FIG. 45 shows a cross sectional view of conventional extracellular potential measuring device 49. Well 40 contains culture solution 48A, and examined cell 47 is captured and held in a cell holder provided on substrate 42. The cell holder consists of pocket 41 provided in substrate 42, and through-hole 44 linked with pocket 41 via opening 44A. Through-hole 44 contains measuring electrode 45 as a sensor for outputting a potential of culture solution 48B inside through-hole 44 via wiring.
During measurement, cell 47 to be examined is tightly held in opening 41A of pocket 41 by a suction pump from a side towards through-hole 44. Then, electric signal 49A generated by activities of cell 47 is detected by measuring electrode 45 provided inside through-hole 44 without leaking into culture solution 48A inside well 40.
In this conventional extracellular potential measuring device 49, through-hole 44 is formed at the deepest point of pocket 41. For this structure, even when cell 47 is held inside pocket 41, if a cell membrane adheres onto a portion pocket 41 other than opening 41A, culture solution 48B inside through-hole 44 is electrically conducted with culture solution 48A inside well 40, hence preventing high precision measurement.
It is also impossible to examine whether or not cell 47 is held in pocket 41 and whether or not the cell membrane adheres as to cover through-hole 44.
Substrate 42 has two openings 41A and 41B having different diameters in both sides thereof. Opening 41A of pocket 41 for holding cell 47 has a diameter ranging about from 10 to 30 μm, and opening 44B of through-hole 44 opening on substrate 42 has a diameter ranging from 1 to 5 μm. Accurate formation of this structure requires two masks.
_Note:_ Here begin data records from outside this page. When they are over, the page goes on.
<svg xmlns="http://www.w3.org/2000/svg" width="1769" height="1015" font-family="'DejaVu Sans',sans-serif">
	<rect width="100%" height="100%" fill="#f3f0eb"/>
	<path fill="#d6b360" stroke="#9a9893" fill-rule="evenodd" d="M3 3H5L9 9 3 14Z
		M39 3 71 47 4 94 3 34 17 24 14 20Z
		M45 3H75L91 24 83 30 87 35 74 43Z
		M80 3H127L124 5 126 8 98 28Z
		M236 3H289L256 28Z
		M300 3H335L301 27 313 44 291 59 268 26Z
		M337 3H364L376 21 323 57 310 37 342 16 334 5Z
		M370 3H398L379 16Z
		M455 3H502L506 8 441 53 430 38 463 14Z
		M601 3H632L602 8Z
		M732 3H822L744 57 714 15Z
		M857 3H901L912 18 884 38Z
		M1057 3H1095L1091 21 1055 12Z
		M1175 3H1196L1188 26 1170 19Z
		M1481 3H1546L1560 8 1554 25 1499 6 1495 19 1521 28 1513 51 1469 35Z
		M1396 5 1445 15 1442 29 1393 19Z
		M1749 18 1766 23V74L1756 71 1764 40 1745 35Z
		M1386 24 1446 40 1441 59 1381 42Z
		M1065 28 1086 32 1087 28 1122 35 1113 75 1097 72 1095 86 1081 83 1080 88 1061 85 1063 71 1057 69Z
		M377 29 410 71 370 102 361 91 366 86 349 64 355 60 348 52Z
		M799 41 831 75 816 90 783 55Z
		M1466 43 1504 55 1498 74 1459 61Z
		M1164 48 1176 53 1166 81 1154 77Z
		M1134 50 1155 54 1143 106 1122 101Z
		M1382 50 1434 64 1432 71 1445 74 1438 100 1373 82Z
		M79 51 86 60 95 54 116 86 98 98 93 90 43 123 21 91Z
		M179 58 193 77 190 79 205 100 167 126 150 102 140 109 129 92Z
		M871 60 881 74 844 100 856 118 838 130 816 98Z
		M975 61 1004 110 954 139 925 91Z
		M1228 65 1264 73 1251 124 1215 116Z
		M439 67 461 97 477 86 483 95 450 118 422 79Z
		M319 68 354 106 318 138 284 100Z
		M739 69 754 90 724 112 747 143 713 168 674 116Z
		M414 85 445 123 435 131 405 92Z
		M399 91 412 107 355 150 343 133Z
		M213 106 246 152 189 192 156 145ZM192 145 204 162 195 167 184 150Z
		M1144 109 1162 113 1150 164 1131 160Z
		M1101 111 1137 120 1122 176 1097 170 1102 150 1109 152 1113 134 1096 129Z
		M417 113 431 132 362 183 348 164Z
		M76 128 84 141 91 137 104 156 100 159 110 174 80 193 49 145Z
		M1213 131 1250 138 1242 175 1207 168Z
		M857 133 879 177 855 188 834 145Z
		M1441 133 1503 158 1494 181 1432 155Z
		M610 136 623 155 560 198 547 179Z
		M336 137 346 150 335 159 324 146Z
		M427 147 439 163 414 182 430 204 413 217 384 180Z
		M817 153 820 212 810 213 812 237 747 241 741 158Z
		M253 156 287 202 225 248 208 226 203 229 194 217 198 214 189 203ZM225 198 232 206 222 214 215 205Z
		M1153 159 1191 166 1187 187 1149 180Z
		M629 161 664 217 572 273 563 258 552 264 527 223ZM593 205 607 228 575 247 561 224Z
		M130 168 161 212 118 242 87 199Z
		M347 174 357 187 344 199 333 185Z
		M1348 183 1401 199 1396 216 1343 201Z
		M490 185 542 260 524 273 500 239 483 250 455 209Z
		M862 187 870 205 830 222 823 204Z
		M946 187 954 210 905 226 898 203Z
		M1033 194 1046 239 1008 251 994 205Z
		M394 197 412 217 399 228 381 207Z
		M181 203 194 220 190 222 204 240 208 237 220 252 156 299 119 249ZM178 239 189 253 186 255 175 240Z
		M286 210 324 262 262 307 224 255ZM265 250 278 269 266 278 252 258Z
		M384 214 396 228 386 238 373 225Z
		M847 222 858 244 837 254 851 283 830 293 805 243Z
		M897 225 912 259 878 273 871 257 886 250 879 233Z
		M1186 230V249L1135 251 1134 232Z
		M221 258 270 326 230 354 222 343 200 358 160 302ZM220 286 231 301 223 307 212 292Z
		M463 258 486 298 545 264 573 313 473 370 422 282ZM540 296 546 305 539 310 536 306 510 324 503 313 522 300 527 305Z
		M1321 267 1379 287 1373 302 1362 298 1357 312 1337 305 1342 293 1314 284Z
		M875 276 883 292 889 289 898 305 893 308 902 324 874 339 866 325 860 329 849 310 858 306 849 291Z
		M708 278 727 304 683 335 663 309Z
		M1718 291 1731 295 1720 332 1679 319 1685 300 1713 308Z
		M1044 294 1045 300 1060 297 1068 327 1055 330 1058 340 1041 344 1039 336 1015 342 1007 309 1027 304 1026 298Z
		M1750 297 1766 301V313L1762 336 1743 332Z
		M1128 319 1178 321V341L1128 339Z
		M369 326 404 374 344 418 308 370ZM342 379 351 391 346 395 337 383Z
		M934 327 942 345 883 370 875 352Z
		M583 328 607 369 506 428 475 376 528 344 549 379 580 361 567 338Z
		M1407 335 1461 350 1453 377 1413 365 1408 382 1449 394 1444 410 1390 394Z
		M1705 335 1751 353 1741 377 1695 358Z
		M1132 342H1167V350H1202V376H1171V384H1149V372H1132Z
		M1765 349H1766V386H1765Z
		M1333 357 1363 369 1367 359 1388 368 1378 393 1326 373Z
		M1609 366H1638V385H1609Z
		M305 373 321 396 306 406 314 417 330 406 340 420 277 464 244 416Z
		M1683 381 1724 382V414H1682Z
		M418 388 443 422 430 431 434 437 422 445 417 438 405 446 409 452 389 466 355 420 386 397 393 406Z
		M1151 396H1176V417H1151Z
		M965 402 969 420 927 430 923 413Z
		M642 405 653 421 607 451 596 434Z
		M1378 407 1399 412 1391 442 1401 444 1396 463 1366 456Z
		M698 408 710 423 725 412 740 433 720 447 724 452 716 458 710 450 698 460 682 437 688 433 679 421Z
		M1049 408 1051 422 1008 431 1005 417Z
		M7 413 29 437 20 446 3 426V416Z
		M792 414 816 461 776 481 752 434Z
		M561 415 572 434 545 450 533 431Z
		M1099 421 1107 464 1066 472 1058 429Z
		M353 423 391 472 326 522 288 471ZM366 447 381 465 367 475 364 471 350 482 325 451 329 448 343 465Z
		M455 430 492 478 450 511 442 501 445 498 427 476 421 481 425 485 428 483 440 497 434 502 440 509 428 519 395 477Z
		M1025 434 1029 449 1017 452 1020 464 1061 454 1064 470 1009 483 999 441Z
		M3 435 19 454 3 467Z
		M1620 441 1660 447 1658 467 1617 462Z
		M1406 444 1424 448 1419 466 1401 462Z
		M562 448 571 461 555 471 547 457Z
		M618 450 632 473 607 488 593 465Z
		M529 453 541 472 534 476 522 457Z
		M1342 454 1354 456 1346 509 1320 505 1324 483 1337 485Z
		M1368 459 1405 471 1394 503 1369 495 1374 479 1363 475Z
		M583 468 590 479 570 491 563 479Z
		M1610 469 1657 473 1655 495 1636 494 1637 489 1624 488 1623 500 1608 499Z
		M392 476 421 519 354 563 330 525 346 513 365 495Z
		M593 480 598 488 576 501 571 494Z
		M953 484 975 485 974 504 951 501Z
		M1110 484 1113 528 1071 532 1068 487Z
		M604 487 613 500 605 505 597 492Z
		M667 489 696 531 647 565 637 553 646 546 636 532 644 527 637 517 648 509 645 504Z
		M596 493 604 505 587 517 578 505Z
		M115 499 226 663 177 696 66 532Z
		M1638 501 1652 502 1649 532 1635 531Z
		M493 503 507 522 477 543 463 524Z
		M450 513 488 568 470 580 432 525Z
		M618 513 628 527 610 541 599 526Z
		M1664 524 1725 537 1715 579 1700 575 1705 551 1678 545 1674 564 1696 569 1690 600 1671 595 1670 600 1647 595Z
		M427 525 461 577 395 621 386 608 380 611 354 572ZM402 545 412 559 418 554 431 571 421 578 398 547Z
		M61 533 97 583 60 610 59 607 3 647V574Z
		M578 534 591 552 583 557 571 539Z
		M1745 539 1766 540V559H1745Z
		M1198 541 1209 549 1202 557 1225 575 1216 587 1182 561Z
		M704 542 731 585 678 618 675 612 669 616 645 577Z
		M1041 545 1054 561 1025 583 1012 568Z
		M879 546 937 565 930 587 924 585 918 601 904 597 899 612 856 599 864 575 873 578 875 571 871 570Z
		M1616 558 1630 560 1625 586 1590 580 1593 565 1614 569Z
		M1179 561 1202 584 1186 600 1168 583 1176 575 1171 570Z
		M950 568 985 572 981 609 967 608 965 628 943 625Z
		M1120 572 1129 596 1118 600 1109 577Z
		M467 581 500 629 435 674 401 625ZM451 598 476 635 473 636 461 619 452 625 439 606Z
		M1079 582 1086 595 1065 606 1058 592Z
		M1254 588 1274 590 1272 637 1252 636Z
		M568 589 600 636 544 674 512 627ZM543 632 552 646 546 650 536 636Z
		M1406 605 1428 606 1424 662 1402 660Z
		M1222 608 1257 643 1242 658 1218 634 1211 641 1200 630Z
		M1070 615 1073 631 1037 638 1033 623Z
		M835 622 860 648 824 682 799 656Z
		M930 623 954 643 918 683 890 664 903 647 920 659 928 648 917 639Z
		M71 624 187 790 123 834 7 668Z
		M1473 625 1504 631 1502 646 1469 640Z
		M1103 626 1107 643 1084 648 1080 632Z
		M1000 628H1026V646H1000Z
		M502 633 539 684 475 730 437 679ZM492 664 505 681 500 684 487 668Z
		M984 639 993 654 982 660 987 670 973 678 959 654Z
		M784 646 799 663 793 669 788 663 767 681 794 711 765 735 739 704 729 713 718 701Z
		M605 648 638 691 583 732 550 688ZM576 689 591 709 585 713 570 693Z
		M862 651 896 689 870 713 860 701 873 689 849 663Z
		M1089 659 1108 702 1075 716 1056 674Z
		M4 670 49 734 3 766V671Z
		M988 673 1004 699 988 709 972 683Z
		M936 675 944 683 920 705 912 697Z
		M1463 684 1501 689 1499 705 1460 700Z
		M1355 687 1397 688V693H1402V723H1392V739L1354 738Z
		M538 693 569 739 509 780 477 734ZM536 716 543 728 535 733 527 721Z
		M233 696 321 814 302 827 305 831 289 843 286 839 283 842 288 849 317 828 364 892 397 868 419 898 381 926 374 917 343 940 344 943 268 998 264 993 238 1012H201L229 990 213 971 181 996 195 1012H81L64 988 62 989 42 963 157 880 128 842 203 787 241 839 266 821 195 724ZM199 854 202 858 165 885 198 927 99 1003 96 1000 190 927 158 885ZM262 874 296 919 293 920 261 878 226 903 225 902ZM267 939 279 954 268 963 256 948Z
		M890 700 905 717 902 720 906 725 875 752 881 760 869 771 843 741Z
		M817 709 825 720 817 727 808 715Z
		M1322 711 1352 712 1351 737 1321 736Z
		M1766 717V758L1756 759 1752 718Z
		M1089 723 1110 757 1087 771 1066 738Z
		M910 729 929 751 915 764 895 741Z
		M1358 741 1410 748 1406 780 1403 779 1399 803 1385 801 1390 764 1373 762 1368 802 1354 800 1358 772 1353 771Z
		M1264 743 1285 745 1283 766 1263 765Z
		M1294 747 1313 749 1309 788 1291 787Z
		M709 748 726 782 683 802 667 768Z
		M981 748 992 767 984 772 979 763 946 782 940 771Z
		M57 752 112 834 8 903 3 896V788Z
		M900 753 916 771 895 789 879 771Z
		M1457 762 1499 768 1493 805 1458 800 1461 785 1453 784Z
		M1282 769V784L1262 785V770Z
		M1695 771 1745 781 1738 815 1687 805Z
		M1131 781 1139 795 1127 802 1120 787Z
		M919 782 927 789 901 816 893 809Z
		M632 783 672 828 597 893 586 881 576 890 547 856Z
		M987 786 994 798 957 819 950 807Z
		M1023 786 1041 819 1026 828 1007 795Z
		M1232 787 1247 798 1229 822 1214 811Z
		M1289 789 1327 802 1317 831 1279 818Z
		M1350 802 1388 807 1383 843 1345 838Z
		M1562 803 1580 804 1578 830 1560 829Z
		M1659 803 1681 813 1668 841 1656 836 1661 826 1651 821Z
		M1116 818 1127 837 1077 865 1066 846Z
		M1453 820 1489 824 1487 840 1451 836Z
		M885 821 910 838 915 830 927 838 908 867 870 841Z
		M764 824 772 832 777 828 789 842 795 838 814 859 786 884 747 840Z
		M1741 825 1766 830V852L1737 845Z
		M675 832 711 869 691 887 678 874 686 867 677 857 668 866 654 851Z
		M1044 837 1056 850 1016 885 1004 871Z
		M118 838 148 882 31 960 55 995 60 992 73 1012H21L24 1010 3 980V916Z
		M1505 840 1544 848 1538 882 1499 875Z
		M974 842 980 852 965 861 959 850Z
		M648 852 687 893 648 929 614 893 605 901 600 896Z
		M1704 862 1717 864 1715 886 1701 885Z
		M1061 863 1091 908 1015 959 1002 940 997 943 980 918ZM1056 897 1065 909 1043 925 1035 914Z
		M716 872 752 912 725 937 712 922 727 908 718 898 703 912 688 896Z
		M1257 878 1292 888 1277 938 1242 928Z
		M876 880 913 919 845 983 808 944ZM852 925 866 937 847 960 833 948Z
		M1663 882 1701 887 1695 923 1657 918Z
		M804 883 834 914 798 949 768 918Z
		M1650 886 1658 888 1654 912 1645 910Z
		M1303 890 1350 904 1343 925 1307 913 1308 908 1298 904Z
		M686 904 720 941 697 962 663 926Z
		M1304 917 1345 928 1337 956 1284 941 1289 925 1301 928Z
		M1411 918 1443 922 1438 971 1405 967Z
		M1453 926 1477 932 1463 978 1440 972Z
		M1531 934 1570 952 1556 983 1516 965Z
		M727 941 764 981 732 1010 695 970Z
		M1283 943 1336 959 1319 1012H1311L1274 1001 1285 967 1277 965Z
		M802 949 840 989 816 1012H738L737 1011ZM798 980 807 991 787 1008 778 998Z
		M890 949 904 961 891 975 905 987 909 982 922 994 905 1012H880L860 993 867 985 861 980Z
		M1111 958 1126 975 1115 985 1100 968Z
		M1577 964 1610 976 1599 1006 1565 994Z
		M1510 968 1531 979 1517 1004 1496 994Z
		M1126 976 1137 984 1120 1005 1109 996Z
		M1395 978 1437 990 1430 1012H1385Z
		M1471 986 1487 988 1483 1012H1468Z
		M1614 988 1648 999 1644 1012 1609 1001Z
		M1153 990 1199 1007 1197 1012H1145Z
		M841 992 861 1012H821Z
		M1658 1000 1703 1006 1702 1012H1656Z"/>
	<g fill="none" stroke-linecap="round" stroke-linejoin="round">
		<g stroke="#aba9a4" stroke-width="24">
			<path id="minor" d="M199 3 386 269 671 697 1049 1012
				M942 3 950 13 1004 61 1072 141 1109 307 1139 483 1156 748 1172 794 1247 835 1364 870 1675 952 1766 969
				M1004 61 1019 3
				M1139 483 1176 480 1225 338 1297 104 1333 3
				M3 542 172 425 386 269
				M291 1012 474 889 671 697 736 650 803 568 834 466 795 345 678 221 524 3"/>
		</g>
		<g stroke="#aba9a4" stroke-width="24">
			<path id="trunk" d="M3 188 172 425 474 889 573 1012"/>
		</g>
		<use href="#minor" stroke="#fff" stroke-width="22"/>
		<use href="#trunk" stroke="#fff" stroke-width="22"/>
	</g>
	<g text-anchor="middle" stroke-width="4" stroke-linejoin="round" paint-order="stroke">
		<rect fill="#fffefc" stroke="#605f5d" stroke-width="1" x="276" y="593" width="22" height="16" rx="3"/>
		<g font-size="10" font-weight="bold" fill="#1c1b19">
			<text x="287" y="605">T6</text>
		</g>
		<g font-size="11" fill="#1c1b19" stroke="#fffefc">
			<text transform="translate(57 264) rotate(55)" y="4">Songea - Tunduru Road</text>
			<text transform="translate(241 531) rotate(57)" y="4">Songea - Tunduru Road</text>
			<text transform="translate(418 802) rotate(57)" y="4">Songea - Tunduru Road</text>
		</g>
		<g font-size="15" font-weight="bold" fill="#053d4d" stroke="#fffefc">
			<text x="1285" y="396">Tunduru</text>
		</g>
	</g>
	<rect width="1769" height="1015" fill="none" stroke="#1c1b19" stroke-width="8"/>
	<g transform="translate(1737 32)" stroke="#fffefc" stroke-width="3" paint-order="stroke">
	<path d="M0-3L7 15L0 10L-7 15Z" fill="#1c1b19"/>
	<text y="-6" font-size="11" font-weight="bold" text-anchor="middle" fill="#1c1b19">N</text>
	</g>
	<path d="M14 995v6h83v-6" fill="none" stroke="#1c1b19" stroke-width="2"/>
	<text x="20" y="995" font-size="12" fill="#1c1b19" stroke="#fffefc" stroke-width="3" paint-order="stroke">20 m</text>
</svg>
The first mask is used to form pocket 41 by dry etching by photolithography, and then the second mask is used to form through-hole 44 by dry etching by photolithography.
However, conventional device 49 requires time to manufacture inexpensively since the masks may be misaligned during the dry etching after the dry etching, and since the masks require separate dry etchings.
Conventional device 49 also requires at least one of a pressurizing of culture solution 48A from well 40 and a depressurizing of culture solution 48B inside through-hole 44 in order to keep cell 47 inside pocket 41. At this moment, culture solution 48B needs to be introduced by a pressure difference into pocket 41 so as to contact measuring electrode 45. The pressure difference may be determined to be an appropriate value, hence allowing culture solution 48B to form a meniscus shape at opening 44B of through-hole 44 stably.
At opening 44B having a straight line shape shown in FIG. 45, the appropriate pressure difference capable of forming a meniscus shape of culture solution 48B ranges in a narrow range. In other words, a slight deviation of the pressure difference from the optimum values breaks the meniscus shape, thereby failing to keep culture solution 48B in a constant quantity.